For super heroes, evolution is not a theory.
Our continuing pop culture fascination with mutant super humans suggests a hidden subtext promoting evolution over creationism. Like many of my generation, I’ve seen just about every superhero TV show or movie (except The Fantastic Four, nuff said). I used to watch the original Adventures of Superman when I was a boy. I caught the original Batman TV series, The Greatest American Hero (origin of the best TV theme song ever!), Wonder Woman, The Six Million Dollar Man, The Bionic Woman, Buffy, TV-Star Trek series I, II, III, IV and V, and so on. (I include Star Trek even though the super powered characters were generally non-human). The latest chapter in video-hero evolution is Heroes, which each Monday night kicks 24’s butt.
Recently I’ve seen all the old and new Superman movies (should I say golden and tarnished silver age?), Batman Begins (which, compared to the other Batman films should have been called Batman Gets It Right), X-Men, Dos Equis, Triple Sec, and, of course, Spidey. (Does anyone besides me think that making Peter Parker a “webmaster” in the current Spider-Man comic series is just a little too cute?)
So here I am, a fifty-something baby boomer who has been brought up via the mass media on the Nietzschian belief that there can be supermen, that evolution is leading inexorably to human beings who can fly through the air, lift heavy things, cling to walls, change the weather (back at you, Mark Twain!), bend space and time and stretch their bodies like silly putty.

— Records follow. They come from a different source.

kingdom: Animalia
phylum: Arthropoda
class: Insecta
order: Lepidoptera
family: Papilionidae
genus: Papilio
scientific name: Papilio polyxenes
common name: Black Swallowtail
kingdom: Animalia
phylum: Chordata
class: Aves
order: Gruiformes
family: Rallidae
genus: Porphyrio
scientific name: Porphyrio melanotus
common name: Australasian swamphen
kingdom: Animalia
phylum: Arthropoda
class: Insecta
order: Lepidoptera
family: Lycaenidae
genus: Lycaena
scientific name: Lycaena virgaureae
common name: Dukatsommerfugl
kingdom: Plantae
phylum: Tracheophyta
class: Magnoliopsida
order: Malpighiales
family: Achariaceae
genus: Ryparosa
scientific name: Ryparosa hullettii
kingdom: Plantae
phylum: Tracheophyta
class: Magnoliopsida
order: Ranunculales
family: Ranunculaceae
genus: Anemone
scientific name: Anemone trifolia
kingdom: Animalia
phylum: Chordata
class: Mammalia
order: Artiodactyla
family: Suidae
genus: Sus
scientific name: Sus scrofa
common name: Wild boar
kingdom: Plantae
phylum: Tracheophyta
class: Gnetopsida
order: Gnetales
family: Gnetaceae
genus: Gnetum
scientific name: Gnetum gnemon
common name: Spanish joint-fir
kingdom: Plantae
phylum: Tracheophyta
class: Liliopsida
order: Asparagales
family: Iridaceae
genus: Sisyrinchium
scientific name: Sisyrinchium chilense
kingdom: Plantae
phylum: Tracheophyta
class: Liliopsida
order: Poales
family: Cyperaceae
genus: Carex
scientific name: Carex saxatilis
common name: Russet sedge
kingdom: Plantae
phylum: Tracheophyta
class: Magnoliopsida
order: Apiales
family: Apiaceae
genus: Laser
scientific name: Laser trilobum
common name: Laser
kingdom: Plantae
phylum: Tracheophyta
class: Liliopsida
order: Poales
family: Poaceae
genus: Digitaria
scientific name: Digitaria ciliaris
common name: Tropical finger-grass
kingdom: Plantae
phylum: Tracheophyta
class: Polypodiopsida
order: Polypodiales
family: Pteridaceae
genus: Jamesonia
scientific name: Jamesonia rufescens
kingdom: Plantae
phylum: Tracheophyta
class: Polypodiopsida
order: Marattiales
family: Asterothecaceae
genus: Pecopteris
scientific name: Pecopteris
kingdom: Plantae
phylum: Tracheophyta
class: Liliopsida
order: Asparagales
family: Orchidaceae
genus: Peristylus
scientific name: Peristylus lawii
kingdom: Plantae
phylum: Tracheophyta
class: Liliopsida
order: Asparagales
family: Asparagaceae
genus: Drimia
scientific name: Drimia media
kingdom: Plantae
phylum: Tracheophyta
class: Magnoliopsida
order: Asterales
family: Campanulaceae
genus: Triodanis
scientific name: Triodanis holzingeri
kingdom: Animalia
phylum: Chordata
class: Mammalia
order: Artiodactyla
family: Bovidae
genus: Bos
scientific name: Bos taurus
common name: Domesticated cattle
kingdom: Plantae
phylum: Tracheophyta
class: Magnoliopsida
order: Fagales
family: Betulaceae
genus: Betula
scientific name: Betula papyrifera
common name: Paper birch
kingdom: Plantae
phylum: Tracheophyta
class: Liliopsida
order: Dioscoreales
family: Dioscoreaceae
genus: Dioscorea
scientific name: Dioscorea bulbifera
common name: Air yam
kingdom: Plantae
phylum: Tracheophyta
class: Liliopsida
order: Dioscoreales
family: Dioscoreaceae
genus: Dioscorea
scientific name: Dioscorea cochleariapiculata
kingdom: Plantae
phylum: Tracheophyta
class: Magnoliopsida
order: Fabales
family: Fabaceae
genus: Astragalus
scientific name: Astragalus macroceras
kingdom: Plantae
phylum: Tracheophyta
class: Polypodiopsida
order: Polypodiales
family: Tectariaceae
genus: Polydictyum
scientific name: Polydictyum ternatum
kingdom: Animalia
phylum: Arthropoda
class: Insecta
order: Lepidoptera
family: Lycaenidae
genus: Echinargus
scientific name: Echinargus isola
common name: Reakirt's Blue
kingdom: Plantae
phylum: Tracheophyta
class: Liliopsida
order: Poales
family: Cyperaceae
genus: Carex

And why not? When you compare humanity’s current evolutionary state to our closest monkey’s uncle, it is clear that we are far superior. Our brains are so large that we only need to use 10% and often use much less. Every year some Olympian or Marathoner runs faster, jumps higher, swims more synchronously. To your average orangutan, we must seem like the types of Super Hominid into which they’d all like to evolve. But for those of us already at the top of the evolutionary trail, where is there to go but up, as in “up, up and away!”?
One clear advantage we have over the other apes is the ability to imagine the next steps in evolution and the amount of spandex that will be involved. No longer dependent on random genetic mutation to help us forage more efficiently for food or increase our ability to procreate, we can conceive of the types of super abilities that enable us to best the evil mutants who clearly didn’t get the evolutionary memo.
Evolution is no longer an environmental issue: It is a moral issue, which brings us back to creationism. If the purpose of evolution is not survival, but the triumph of good over evil, and if these stories are told with the aid of continually improving CGI, what chance have the stories collected in the Bible? If our morals and mores depend not on divine direction but on random mutation, what gives with that old time religion? One of the creepier aspects of Superman Returns, among many creepy things, was the rather obvious portrayal of the Man of Steel as a sort of divine intervener. Can a feature based on Ruben Bolling’s Godman be far behind?
By the way, I missed Heroes this week, but I did see Spider-Man 3 over the weekend.